Stored records
[start]

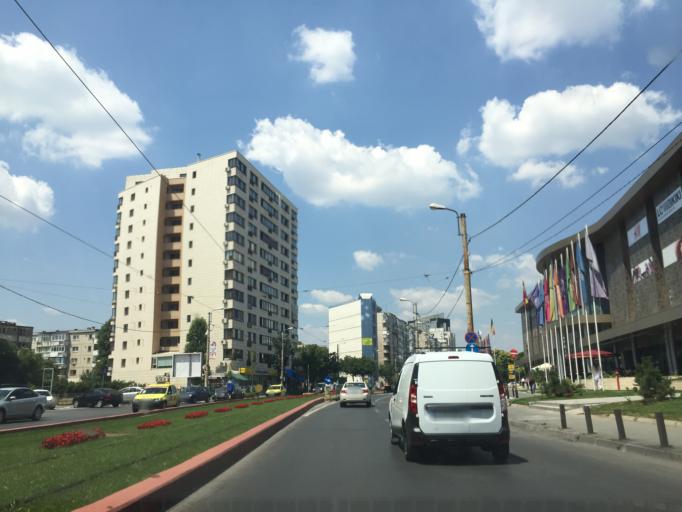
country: RO
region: Bucuresti
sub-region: Municipiul Bucuresti
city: Bucharest
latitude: 44.4193
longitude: 26.1266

[end]

Task to complete: Give the lines of the items as a numbered list, leaving out any blank lines. Omit the pictures from the answer.

Full answer:
1. country: RO
2. region: Bucuresti
3. sub-region: Municipiul Bucuresti
4. city: Bucharest
5. latitude: 44.4193
6. longitude: 26.1266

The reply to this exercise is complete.